====== Exercise input

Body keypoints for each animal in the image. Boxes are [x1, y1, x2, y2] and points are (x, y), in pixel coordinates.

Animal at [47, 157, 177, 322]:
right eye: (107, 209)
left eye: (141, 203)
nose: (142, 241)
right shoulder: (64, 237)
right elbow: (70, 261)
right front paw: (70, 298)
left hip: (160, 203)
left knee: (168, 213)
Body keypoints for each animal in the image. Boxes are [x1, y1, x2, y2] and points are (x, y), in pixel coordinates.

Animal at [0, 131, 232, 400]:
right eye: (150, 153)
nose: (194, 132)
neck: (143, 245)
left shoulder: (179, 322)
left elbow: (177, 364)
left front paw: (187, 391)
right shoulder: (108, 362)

============
====== Exercise input

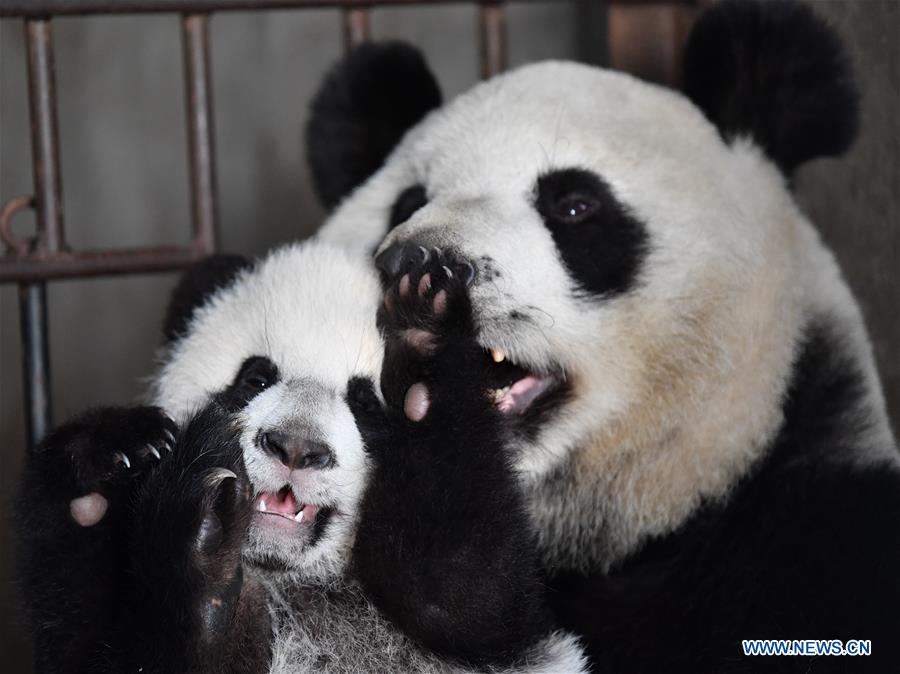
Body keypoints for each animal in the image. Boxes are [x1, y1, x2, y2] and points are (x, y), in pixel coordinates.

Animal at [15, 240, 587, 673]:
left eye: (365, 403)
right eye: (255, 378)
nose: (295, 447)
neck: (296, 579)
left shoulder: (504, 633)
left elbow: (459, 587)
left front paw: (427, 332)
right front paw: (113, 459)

============
====== Exercise input

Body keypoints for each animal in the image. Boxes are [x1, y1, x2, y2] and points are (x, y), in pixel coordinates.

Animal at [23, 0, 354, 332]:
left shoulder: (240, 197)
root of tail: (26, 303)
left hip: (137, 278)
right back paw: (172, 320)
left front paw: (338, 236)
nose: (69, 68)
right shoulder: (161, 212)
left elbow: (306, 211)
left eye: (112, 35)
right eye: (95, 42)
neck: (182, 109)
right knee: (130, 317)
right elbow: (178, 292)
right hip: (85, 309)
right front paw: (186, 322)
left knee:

============

**Task brief:** Now copy each line of the entries that mentions "elbow".

**Task response:**
right elbow: (70, 261)
left elbow: (177, 364)
left elbow: (459, 587)
left elbow: (306, 211)
right elbow: (178, 292)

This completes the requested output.